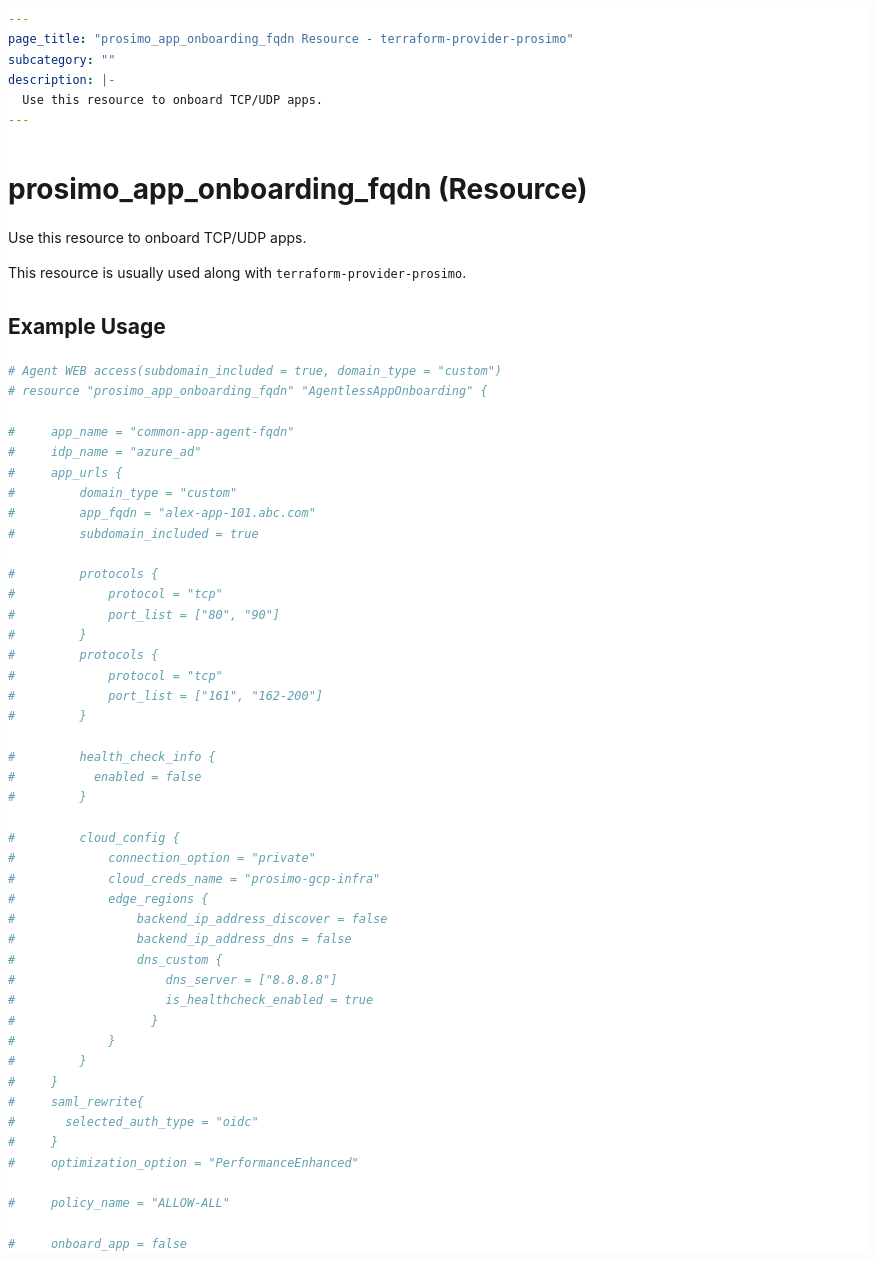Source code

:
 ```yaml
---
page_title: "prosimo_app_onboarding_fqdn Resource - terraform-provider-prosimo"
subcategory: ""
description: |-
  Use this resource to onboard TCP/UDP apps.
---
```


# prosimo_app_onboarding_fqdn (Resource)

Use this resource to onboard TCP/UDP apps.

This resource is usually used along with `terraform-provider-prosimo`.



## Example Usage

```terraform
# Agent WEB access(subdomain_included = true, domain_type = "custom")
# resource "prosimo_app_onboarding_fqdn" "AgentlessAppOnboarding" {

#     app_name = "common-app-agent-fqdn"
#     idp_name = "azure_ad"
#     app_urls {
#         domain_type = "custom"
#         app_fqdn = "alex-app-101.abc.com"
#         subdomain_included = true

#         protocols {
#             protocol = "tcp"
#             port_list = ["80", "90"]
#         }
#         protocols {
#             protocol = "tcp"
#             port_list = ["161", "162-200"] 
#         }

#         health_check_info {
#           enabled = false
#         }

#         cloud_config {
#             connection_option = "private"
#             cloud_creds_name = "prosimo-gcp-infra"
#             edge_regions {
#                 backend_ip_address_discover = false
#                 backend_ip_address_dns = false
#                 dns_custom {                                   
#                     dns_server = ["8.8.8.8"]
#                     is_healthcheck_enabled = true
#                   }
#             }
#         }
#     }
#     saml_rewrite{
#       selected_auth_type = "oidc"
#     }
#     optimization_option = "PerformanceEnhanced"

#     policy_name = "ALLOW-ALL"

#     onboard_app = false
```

--

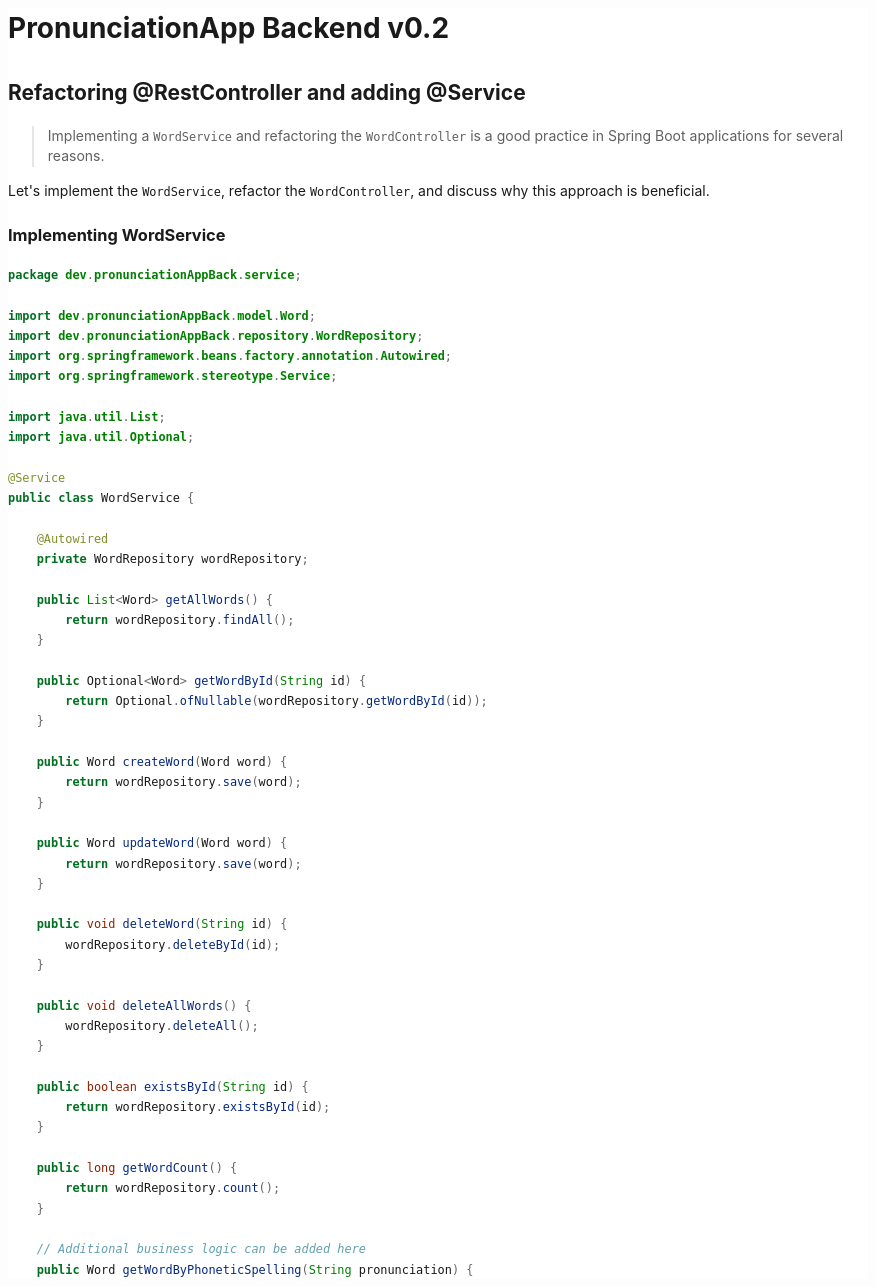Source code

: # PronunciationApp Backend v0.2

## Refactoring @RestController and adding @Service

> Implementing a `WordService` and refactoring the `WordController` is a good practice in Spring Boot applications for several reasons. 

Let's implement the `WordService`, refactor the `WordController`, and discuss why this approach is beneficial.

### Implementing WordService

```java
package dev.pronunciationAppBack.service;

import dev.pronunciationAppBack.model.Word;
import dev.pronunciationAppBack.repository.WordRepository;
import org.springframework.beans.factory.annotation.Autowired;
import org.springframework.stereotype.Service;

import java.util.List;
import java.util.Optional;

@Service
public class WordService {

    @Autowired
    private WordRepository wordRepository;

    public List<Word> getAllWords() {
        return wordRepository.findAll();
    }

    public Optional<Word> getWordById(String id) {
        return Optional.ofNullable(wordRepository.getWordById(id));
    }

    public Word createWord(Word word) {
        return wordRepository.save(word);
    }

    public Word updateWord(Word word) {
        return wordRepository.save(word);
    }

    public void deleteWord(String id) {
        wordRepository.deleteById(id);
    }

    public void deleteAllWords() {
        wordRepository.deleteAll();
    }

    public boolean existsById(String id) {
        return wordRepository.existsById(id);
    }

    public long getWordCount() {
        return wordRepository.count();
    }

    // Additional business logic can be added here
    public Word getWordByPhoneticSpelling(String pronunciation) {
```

* * *

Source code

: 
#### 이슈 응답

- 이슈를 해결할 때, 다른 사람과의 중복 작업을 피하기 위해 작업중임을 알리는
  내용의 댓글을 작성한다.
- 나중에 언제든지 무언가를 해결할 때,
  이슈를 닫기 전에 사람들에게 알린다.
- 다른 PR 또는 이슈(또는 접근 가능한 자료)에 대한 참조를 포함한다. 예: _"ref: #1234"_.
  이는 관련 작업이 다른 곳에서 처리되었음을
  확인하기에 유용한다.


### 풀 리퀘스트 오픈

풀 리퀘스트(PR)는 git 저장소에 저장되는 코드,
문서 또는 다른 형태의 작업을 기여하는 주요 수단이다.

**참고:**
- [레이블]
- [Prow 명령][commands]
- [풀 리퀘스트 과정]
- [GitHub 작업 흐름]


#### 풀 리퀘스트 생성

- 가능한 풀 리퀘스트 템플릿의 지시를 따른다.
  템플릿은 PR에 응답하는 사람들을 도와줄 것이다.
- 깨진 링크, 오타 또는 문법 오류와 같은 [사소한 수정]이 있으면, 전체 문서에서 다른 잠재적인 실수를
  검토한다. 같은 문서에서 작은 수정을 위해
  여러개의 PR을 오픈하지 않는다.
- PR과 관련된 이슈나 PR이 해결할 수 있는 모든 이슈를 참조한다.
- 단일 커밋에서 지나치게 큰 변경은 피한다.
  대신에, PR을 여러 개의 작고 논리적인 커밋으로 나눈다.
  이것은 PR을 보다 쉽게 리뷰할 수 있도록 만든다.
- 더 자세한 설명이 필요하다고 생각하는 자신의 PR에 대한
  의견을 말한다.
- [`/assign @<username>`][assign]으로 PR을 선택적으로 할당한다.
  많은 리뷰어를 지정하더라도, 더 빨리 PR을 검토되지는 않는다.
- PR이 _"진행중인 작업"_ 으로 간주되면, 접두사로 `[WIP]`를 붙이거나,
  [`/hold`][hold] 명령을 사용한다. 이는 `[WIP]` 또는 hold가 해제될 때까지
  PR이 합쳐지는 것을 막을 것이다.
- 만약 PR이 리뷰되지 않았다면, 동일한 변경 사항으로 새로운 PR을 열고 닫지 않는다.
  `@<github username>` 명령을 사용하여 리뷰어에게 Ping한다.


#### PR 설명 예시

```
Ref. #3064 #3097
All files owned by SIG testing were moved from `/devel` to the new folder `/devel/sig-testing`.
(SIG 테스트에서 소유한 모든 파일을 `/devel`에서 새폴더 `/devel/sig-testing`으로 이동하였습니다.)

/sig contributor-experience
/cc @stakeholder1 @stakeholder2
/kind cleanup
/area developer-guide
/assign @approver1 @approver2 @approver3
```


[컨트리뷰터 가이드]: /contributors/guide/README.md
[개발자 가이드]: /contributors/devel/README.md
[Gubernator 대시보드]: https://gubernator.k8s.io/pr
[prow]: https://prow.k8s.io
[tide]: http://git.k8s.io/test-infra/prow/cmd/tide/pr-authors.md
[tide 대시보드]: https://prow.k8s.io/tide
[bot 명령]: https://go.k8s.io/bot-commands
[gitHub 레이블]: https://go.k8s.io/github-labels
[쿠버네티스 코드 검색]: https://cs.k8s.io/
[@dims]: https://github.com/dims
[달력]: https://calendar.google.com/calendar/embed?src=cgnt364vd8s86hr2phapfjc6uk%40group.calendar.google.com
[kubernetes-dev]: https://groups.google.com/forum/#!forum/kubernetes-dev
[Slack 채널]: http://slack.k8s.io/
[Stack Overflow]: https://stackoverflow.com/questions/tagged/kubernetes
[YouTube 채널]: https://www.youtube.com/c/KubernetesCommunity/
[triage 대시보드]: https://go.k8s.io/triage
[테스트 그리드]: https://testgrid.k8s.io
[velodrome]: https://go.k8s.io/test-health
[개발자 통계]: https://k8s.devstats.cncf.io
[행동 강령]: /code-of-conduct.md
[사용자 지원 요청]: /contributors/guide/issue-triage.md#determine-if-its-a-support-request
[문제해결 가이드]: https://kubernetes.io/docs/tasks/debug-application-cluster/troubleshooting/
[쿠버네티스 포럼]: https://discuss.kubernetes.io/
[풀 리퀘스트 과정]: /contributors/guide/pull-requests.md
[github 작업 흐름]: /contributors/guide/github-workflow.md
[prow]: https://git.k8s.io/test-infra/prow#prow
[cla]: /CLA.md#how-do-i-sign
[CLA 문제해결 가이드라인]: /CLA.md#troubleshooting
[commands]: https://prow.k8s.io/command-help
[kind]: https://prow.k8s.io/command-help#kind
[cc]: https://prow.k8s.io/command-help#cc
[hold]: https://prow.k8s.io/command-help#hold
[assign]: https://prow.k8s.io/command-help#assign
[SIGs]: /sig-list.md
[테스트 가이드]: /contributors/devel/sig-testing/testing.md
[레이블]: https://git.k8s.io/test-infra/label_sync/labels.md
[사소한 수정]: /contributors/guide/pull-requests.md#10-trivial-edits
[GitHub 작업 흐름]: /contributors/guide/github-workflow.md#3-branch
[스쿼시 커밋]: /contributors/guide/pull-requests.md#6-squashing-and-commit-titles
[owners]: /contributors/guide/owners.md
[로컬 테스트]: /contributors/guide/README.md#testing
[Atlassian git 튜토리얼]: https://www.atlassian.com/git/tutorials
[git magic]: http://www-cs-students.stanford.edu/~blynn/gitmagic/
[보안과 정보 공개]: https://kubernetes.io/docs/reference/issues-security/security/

### Task goal
Scan the listing for the string "google" and copy every line that carries it.

### Exercise solution
[달력]: https://calendar.google.com/calendar/embed?src=cgnt364vd8s86hr2phapfjc6uk%40group.calendar.google.com
[kubernetes-dev]: https://groups.google.com/forum/#!forum/kubernetes-dev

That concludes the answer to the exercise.